Re: [PATCH v7 4/5] qemu/osdep: Add excluded fd parameter to qemu_close_all_open_fd()
Posted by Richard Henderson 3 months, 3 weeks ago
On 7/31/24 18:48, Clément Léger wrote:
> @@ -823,8 +824,34 @@ static bool qemu_close_all_open_fd_proc(void)
>       dfd = dirfd(dir);
>   
>       for (de = readdir(dir); de; de = readdir(dir)) {
> +        bool close_fd = true;
> +
> +        if (de->d_name[0] == '.') {
> +            continue;
> +        }
>           fd = atoi(de->d_name);
> -        if (fd != dfd) {
> +        if (fd == dfd) {
> +            close_fd = false;
> +            continue;
> +        }

Assignment to close_fd not used here.

> +
> +        for (unsigned int i = skip_start; i < skip_end; i++) {
> +            if (fd < skip[i]) {
> +                /* We are below the next skipped fd, break */
> +                break;
> +            } else if (fd == skip[i]) {
> +                close_fd = false;
> +                /* Restrict the range as we found fds matching start/end */
> +                if (i == skip_start) {
> +                    skip_start++;
> +                } else if (i == skip_end) {
> +                    skip_end--;
> +                }
> +                break;
> +            }
> +        }
> +
> +        if (close_fd) {
>               close(fd);
>           }
>       }
> @@ -833,24 +860,68 @@ static bool qemu_close_all_open_fd_proc(void)
>       return true;
>   }
>   
> -static bool qemu_close_all_open_fd_close_range(void)
> +static bool qemu_close_all_open_fd_close_range(const int *skip,
> +                                               unsigned int nskip,
> +                                               int open_max)
>   {
>   #ifdef CONFIG_CLOSE_RANGE
> -    int r = close_range(0, ~0U, 0);
> -    if (!r) {
> -        /* Success, no need to try other ways. */
> -        return true;
> -    }
> -#endif
> +    int first = 0, last = open_max;

If this were really _SC_OPEN_MAX, this would be off-by-one.
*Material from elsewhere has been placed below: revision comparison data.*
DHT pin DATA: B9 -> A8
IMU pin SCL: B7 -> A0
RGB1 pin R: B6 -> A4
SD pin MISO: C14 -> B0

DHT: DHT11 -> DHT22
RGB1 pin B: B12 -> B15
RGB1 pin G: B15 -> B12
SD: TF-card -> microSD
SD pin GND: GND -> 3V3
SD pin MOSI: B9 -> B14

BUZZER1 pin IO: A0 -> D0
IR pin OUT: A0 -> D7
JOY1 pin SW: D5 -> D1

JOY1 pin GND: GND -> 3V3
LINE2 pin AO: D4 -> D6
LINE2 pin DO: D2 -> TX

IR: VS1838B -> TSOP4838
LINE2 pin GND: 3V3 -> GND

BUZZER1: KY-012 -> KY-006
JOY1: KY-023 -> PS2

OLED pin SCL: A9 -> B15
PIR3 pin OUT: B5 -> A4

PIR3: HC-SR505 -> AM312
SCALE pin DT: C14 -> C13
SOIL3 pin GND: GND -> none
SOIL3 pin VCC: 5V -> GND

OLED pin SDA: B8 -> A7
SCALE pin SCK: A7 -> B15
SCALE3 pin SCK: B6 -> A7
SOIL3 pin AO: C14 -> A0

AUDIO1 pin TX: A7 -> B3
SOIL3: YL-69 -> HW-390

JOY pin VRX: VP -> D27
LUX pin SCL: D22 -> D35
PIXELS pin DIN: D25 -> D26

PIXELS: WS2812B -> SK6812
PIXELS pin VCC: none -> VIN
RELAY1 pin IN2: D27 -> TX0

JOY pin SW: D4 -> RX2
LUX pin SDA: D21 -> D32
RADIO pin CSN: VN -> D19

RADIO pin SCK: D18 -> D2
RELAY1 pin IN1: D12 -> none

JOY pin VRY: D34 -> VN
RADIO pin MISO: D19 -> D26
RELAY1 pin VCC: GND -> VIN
> -static void qemu_close_all_open_fd_fallback(void)
> +static void qemu_close_all_open_fd_fallback(const int *skip, unsigned int nskip,
> +                                            int open_max)
>   {
> -    int open_max = sysconf(_SC_OPEN_MAX), i;
> +    unsigned int cur_skip = 0;
>   
>       /* Fallback */
> -    for (i = 0; i < open_max; i++) {
> +    for (int i = 0; i < open_max; i++) {

Because this isn't really _SC_OPEN_MAX, this *is* off-by-one.

> -void qemu_close_all_open_fd(void)
> +void qemu_close_all_open_fd(const int *skip, unsigned int nskip)
>   {
> -    if (!qemu_close_all_open_fd_close_range() &&
> -        !qemu_close_all_open_fd_proc()) {
> -        qemu_close_all_open_fd_fallback();
> +    int open_max = sysconf(_SC_OPEN_MAX) - 1;

Better to move the -1 into qemu_close_all_open_fd_close_range where it's actually needed.


r~

Re: [PATCH v7 4/5] qemu/osdep: Add excluded fd parameter to qemu_close_all_open_fd()
Posted by Clément Léger 3 months, 3 weeks ago

On 31/07/2024 23:56, Richard Henderson wrote:
> On 7/31/24 18:48, Clément Léger wrote:
>> @@ -823,8 +824,34 @@ static bool qemu_close_all_open_fd_proc(void)
>>       dfd = dirfd(dir);
>>         for (de = readdir(dir); de; de = readdir(dir)) {
>> +        bool close_fd = true;
>> +
>> +        if (de->d_name[0] == '.') {
>> +            continue;
>> +        }
>>           fd = atoi(de->d_name);
>> -        if (fd != dfd) {
>> +        if (fd == dfd) {
>> +            close_fd = false;
>> +            continue;
>> +        }
> 
> Assignment to close_fd not used here.
> 
>> +
>> +        for (unsigned int i = skip_start; i < skip_end; i++) {
>> +            if (fd < skip[i]) {
>> +                /* We are below the next skipped fd, break */
>> +                break;
>> +            } else if (fd == skip[i]) {
>> +                close_fd = false;
>> +                /* Restrict the range as we found fds matching
>> start/end */
>> +                if (i == skip_start) {
>> +                    skip_start++;
>> +                } else if (i == skip_end) {
>> +                    skip_end--;
>> +                }
>> +                break;
>> +            }
>> +        }
>> +
>> +        if (close_fd) {
>>               close(fd);
>>           }
>>       }
>> @@ -833,24 +860,68 @@ static bool qemu_close_all_open_fd_proc(void)
>>       return true;
>>   }
>>   -static bool qemu_close_all_open_fd_close_range(void)
>> +static bool qemu_close_all_open_fd_close_range(const int *skip,
>> +                                               unsigned int nskip,
>> +                                               int open_max)
>>   {
>>   #ifdef CONFIG_CLOSE_RANGE
>> -    int r = close_range(0, ~0U, 0);
>> -    if (!r) {
>> -        /* Success, no need to try other ways. */
>> -        return true;
>> -    }
>> -#endif
>> +    int first = 0, last = open_max;
> 
> If this were really _SC_OPEN_MAX, this would be off-by-one.
> 
>> -static void qemu_close_all_open_fd_fallback(void)
>> +static void qemu_close_all_open_fd_fallback(const int *skip, unsigned
>> int nskip,
>> +                                            int open_max)
>>   {
>> -    int open_max = sysconf(_SC_OPEN_MAX), i;
>> +    unsigned int cur_skip = 0;
>>         /* Fallback */
>> -    for (i = 0; i < open_max; i++) {
>> +    for (int i = 0; i < open_max; i++) {
> 
> Because this isn't really _SC_OPEN_MAX, this *is* off-by-one.
> 
>> -void qemu_close_all_open_fd(void)
>> +void qemu_close_all_open_fd(const int *skip, unsigned int nskip)
>>   {
>> -    if (!qemu_close_all_open_fd_close_range() &&
>> -        !qemu_close_all_open_fd_proc()) {
>> -        qemu_close_all_open_fd_fallback();
>> +    int open_max = sysconf(_SC_OPEN_MAX) - 1;
> 
> Better to move the -1 into qemu_close_all_open_fd_close_range where it's
> actually needed.

Arg, I had it right in the previous version but messed up with the
SC_OPEN_MAX factorization.

I'll fix that,

Thanks,

CLément

> 
> 
> r~